It takes a person of extraordinary personal strength to not give in to temptation, especially in a modern world that seems to only get better at the temptation game.
There’s an episode of Futurama called “A Fishful of Dollars,” that starts out with Fry having a dream in which he realizes that he’s in class in nothing but his underwear. Suddenly, the dream turns into an advertisement for Lightspeed Briefs, a brand of ridiculously expensive underwear. Fry, upon waking, relates his strange dream to his coworkers, figuring it just a strange fluke that he dreamed in advertising. Sadly, his cohorts related to him that it’s a fairly common advertising technique now, to broadcast advertising in dreams.
Fry becomes noticeably wigged out and defiant in the face of this perceived invasion of privacy. Then, the following exchange occurs.
Leela: Didn’t you have ads in the 21st century?
Fry: Well sure, but not in our dreams. Only on TV and radio, and in magazines, and movies, and at ball games… and on buses and milk cartons and t-shirts, and bananas and written on the sky. But not in dreams, no siree!
The joke, of course, being that we’re so saturated with advertising that we don’t even realize it until we take a moment to actually see how much advertising is out there, and how susceptible we are to advertising. Never before have we lived in a world so thoroughly dominated by advertising in the public–and private!–spheres. For instance, right now, I’m listening to Spotify, which I am quite the fan of. It’s fantastic technology, to be able to simply listen to almost any kind of music in the world as long as you’re connected to the internet. It’s also relatively cheap, and gives you 2 ways to pay: either you pay a monthly fee and have unlimited, uninterrupted music, or you pay with your time by having to sit through commercials.
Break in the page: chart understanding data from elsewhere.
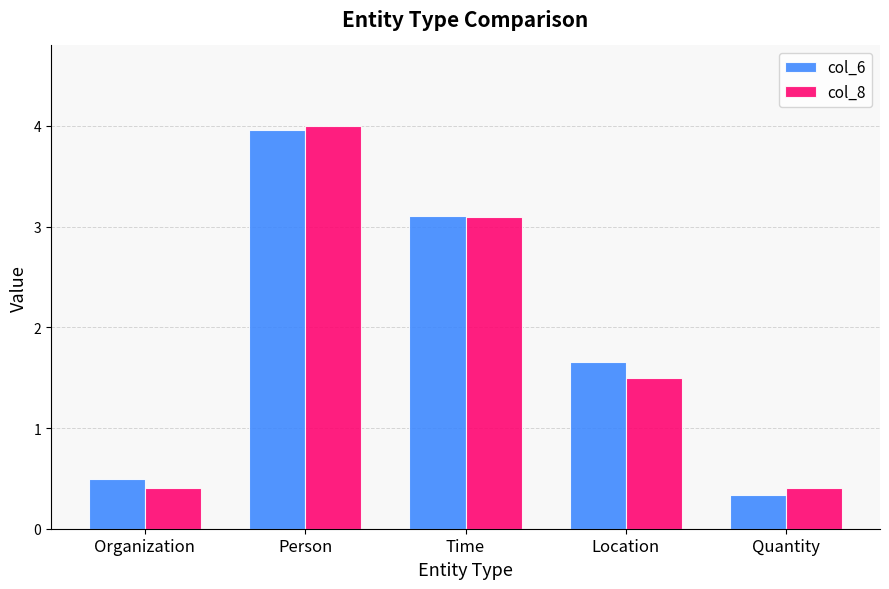

What is the difference between the maximum and second lowest values in the col_8 series?

3.6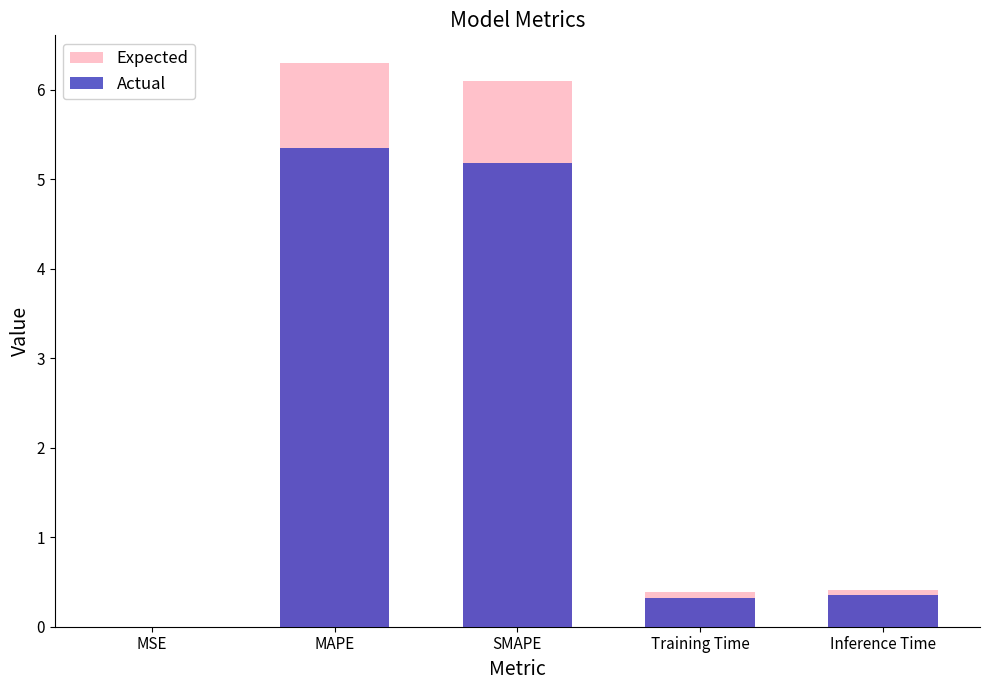

What is the maximum value shown in the chart?

6.3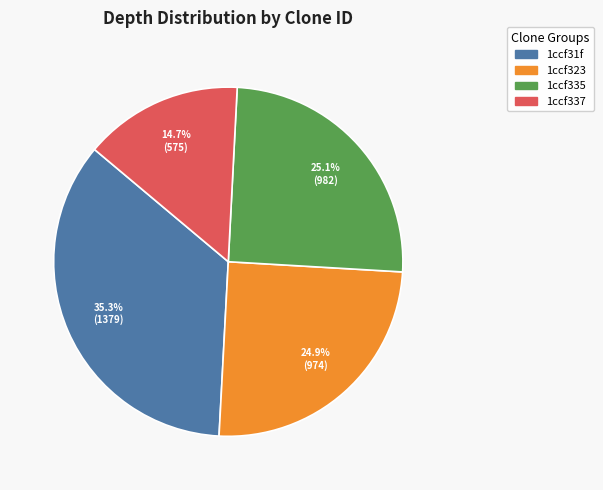

Is there a majority slice in this chart?

No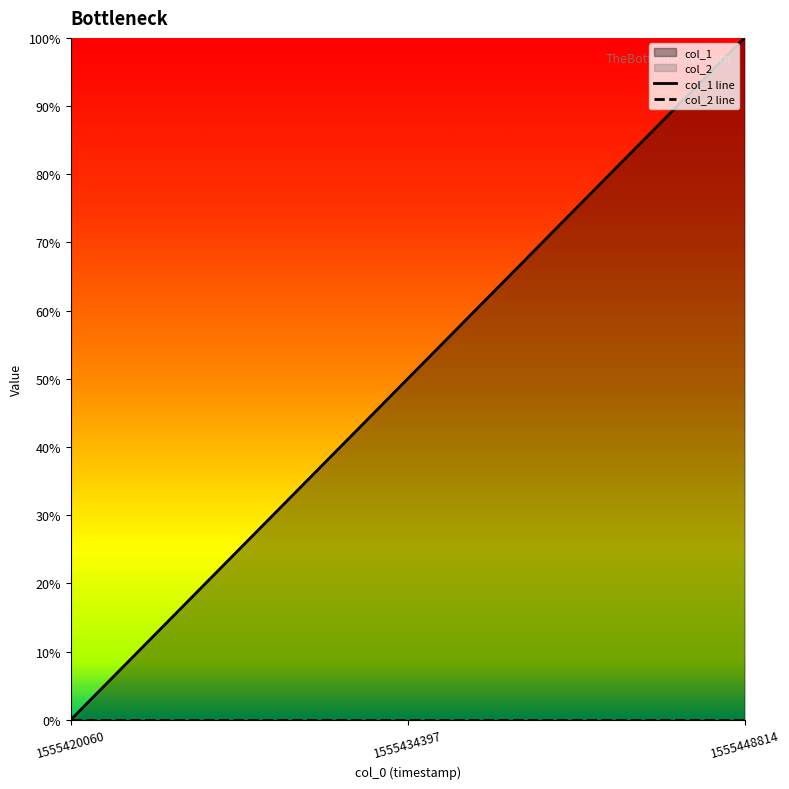

Reading left to right, transcribe all the data shown in this chart.

col_1 line: 1555420060=0	1555434397=1	1555448814=2
col_2 line: 1555420060=0	1555434397=0	1555448814=0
Now, I know the politics of streaming services are becoming a much stickier subject than many would like to admit, but for the price of losing time, I think it’s worth it to listen to commercials. Musicians have to eat too, and since paying for music the traditional way is a luxury difficult to justify at this point in my life, advertising will have to be how I do it.
But there is a cost to being advertised to, isn’t there? It’s somewhat intangible, but it is definitely there. It costs time, it costs your attention, but it also costs a bit of your spirit, in a way. There is always something that can weaken your resolve. We all have our weaknesses. I know I can’t go into a Half-Price Bookstore without buying something. For some people, it’s JC Penny. For others it’s a craft store, or hardware store, or a music supplies store. Pick your poison. We all have weaknesses.
What’s good to remember is that even Jesus was tempted. The extended version of Jesus’s temptation is found in Matthew 4:1-11, and it’s one of the most surreal and most telling stories of Jesus that I know, because it somewhat relies on dream-logic. Jesus is being tempted by Satan, and is being prosecuted much like a defendant would be in a courtroom. He’s being tempted by three things:
1) Material riches. Satan takes advantage of Jesus’s hunger, knowing that he has been fasting for 40 days in the desert. He tells Jesus that if he’s hungry, he can easily turn the rocks around him into bread! He’s the son of God; he can do whatever he wants! Jesus however counters this offer in saying that “you can’t live on bread alone.” There’s more to life than material wealth, and selling your soul for a loaf of bread just isn’t worth it.
2) Spiritual power. Satan whooshes Jesus to the top of the tallest tower of the Temple of Jerusalem, and says that if he so chooses, he could fall from the top of the tower and the angels would catch him–if he but only slips. I say this is Spiritual power because it’s no coincidence that he takes him to the temple, and mentions the powers of God. It’s not physical security Satan is selling, but command of the spiritual powers of the world. Jesus responds by saying one shouldn’t test God–but isn’t Satan testing God right now? True. Jesus has no need for this gift; Jesus has all the spiritual fortitude he needs. Which brings us to the final one…
3) Political power. Satan shows Jesus all the kingdoms of the world and says that they are his, if he but only bow before Satan. Again Jesus rebuts, but I want to examine this just a bit more closely. This may not be tempting to Jesus, but what if it was? It certainly is to us, isn’t it? Wouldn’t a powerful political savior be exactly the kind of person we would want Jesus to be? It would make so much more sense to worship a God-Emperor, powerful in majesty, rather than a poor homeless wandering day-laborer who ran afoul of the empire and got crucified. It’s certainly a lot safer, wouldn’t you say?
But that is not the kind of Messiah that Jesus is. Jesus is not the God-Emperor Messiah, but rather God incarnate, made low and of mortal flesh like the rest of us. Though he was without sin, the humility of Jesus is the key part of the story, one we ought not gloss over in favor of more spectacular images of God, be they in the Old Testament, or in Revelation. You don’t get to skip over the dirty, gritty, homeless wandering vagrant Jesus, who chose to be such.
He didn’t succumb to material wealth.
He didn’t succumb to religious influence.
He didn’t succumb to political power.
Jesus came for more. In a world of temptation, Jesus offers us something more, and reminds us that we are stronger than any temptation.